Pug broke in. “There’s no orders to retire,” he said. “There’s no orders to retire,” and poked and turned his head, peering at one after the other of them. “We carn’t retire when there ain’t no orders,” waggling his pantomimic head triumphantly as if he had completely settled the matter. But their portion of trench continued to cave in alarmingly. A monster shell falling close out on their right front completed the destruction. The trench wall shivered, slid, caught and held, slid again, and its face crumbled and fell in. The four saw it giving and scrambled clear. They were almost on the upper ground level now, but the hurried glances they threw round showed nothing but the churned up ground, the drifting curling smoke-wreaths, tinted black and green and yellow and dirty white, torn whirling asunder every few moments by the fresh shell bursts which in turn poured out more billowing clouds. No man of the Stonewalls, no man at all, could be seen, and the four were smitten with a sudden sense of loneliness, of being left abandoned in this end-of-the-world inferno. Then the man Jim noticed something and pointed. Dimly through the smoke to their left they saw one man running half doubled up, another so stooped that he almost crawled. Both wore kilts, and both moved forward. In an instant they disappeared, but the sight of them brought new life and vigor to the four.

“The Jocks that was on our left,” shouted Pug, “gettin’ outer the trench into shell-holes. Good enough, too. Come on.”

They did not have far to seek for a shell-hole. The ground was covered with them, the circle of one in many cases cutting the circle of the next. There were many nearer available, but Pug sheered to his left and ran for the place he had seen the two Highlanders disappear, and the others followed. There were plenty of bullets flying, but in the noise of shell-fire the sound of their passing was drowned, except the sharp, angry hiss of the nearer ones and the loud smacks of those that struck the ground about them.

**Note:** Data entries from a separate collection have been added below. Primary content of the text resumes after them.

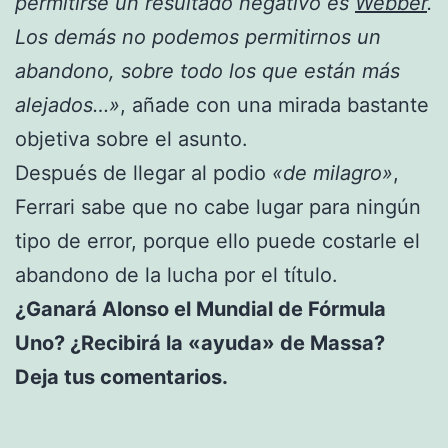
permitirse un resultado negativo es
Webber
.
Los demás no podemos permitirnos un
abandono, sobre todo los que están más
alejados…»
, añade con una mirada bastante
objetiva sobre el asunto.
Después de llegar al podio
«de milagro»
,
Ferrari sabe que no cabe lugar para ningún
tipo de error, porque ello puede costarle el
abandono de la lucha por el título.
¿Ganará Alonso el Mundial de Fórmula
Uno? ¿Recibirá la «ayuda» de Massa?
Deja tus comentarios.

They had less than a dozen yards to cover, but in that short space two of them went down. Jim’s companion was struck by a shell splinter and killed instantly. Pug, conscious only of a violent blow on the side, fell, rolling from the force of the stroke. But he was up and running on before Kentucky had well noticed him fall, and when they reached the shell-hole and tumbled into it almost on top of the two Highlanders there, Pug, cautiously feeling round his side, discovered his haversack slashed and torn, its contents broken and smashed flat. “Fust time I’ve been glad o’ a tin o’ bully,” he shouted, exhibiting a flattened tin of preserved meat. “But I s’pose it was the biscuits that was really the shell-proof bit.”

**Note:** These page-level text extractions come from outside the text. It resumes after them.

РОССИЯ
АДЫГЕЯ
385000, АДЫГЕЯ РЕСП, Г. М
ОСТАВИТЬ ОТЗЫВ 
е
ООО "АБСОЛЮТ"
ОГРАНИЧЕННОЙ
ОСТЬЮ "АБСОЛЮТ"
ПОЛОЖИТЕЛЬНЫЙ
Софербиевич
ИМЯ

“Are you hurt at all?” said Kentucky. “Not a ha’porth,” said Pug. “Your pal was outed though, wasn’t ’e, chum?”

The other man nodded. “... cross the neck ... ’is ’ead too ... as a stone....”

“You’re no needin’ them,” said one of the Highlanders suddenly. “It’s only tear-shells—no the real gas.”

The others noticed then that they were wearing the huge goggles that protect the eyes from “tear,” or lachrymatory shells, and the three Stonewalls exchanged their own helmets for the glasses with huge relief.

“What lot are you?” said one of the Scots. “Oh, ay; you’re along on oor right, aren’t ye?”